Ainsi, la production de résine aurait chuté de 700-760 tonnes métriques entre 2010 et 2017 à 424 tonnes métriques en 2018, pour remonter à 596 tonnes en 2019, mais le rapport suggère que ces chiffres pourraient encore être une sous-estimation de l’ampleur réelle de l’industrie.

Changement en cours

Cependant, il semble que ces chiffres commencent à évoluer.

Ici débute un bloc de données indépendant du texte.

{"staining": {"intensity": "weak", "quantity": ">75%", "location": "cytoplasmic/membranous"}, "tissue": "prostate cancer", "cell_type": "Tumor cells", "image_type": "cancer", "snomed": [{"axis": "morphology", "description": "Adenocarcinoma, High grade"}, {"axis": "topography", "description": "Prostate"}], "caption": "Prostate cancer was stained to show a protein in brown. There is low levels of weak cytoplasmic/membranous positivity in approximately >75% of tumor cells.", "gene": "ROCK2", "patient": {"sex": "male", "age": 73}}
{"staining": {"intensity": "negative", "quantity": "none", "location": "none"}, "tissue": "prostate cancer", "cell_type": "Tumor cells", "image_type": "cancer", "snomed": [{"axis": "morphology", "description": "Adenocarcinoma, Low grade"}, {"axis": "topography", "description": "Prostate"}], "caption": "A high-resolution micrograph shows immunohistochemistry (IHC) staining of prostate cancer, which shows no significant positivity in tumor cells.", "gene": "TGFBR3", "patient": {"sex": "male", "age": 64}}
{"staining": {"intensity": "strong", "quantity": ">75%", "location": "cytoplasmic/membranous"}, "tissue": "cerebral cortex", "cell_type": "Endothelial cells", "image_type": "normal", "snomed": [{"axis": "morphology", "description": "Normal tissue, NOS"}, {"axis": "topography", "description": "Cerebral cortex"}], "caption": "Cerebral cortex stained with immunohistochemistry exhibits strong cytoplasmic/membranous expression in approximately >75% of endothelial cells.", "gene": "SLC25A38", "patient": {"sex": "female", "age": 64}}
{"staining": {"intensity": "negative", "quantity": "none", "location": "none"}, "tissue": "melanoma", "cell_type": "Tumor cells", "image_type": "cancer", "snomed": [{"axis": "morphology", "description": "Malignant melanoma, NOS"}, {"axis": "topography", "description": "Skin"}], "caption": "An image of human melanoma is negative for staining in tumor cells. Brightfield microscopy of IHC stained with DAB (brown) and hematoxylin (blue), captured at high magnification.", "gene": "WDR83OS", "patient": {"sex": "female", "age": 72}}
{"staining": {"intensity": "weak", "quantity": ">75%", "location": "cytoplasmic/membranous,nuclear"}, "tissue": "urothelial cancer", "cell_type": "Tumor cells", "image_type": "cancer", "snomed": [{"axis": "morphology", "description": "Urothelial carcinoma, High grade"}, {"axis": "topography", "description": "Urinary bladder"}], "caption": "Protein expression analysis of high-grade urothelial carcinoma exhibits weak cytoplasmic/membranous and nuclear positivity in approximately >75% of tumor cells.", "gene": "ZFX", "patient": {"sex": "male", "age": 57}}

En mai 2023, deux ans après la légalisation du cannabis pour l’exportation, les agriculteurs de la région restaient prudents quant à la transition vers le marché légal, en particulier dans les régions montagneuses reculées où se concentre la majorité de la production.

Un agriculteur a exprimé ses craintes que « les bénéfices aillent à l’État… et que nous soyons laissés pour compte ». D’autres ont déclaré qu’ils étaient « dans le flou » quant aux avantages que le marché légal leur apporterait par rapport au marché illicite, et quels semences, prix et processus ils devraient adopter pour être acceptés.

Selon les chiffres de l’ANRAC, cette transition prend désormais un sérieux élan à mesure que les avantages, qui permettraient aux agriculteurs de gagner quatre ou cinq fois plus pour leurs récoltes, devenaient plus apparents.

Au 23 avril 2024, l’ANRAC rapporte avoir délivré environ 2900 autorisations, une augmentation significative par rapport aux 609 de 2023. Cela se reflète dans la superficie totale cultivée qui s’élève désormais à 2552 hectares, contre seulement 286 en 2023.

En plus de milliers (2637) d’agriculteurs, 168 autorisations supplémentaires ont été accordées à 61 opérateurs, dont une entreprise pharmaceutique, 16 coopératives, 37 entreprises et sept individus.

Le régulateur encourage également l’utilisation des semences locales « beldiya » plutôt que des semences importées en raison de leur nature robuste et de la déception de la première récolte, et travaille apparemment avec l’Institut National de la Recherche Agronomique du Maroc pour certifier et distribuer ces semences locales aux agriculteurs d’ici 2025.

Environ 760 hectares de cannabis cultivés en avril 2024 l’ont été avec cette semence, produisant 42 produits à base de cannabis pour la production légale et soumis à l’enregistrement auprès de la Direction des Médicaments et de la Pharmacie (DMP).

Cela comprenait 11 produits cosmétiques et d’hygiène personnelle et 31 produits de complément alimentaire, avec sept certificats d’enregistrement qui auraient déjà été délivrés par la DMP.

Pendant ce temps, près de 200 opérateurs sont entrés sur le marché du cannabis depuis la légalisation en 2021, avec la Fédération Marocaine de l’Industrie et de l’Innovation Pharmaceutique (FMIIP) suggérant que le marché pourrait valoir environ 400 à 600 millions d’euros dans quatre ans.

Alors que le marché cherche à tirer parti de l’opportunité internationale, quelque 54 permis ont été délivrés l’année dernière, avec 39 autres accordés depuis.

Avec un déséquilibre persistant entre l’offre et la demande, la Coalition Marocaine pour l’Utilisation Médicale et Industrielle du Cannabis ainsi que de nombreux agriculteurs demandent au gouvernement d’envisager le lancement d’un marché domestique pour un usage adulte.

Cette coalition, établie en juin dernier, prévoit d’organiser une série de débats et de séminaires avec des parlementaires pour plaider en faveur de l’établissement d’un marché pour un usage adulte.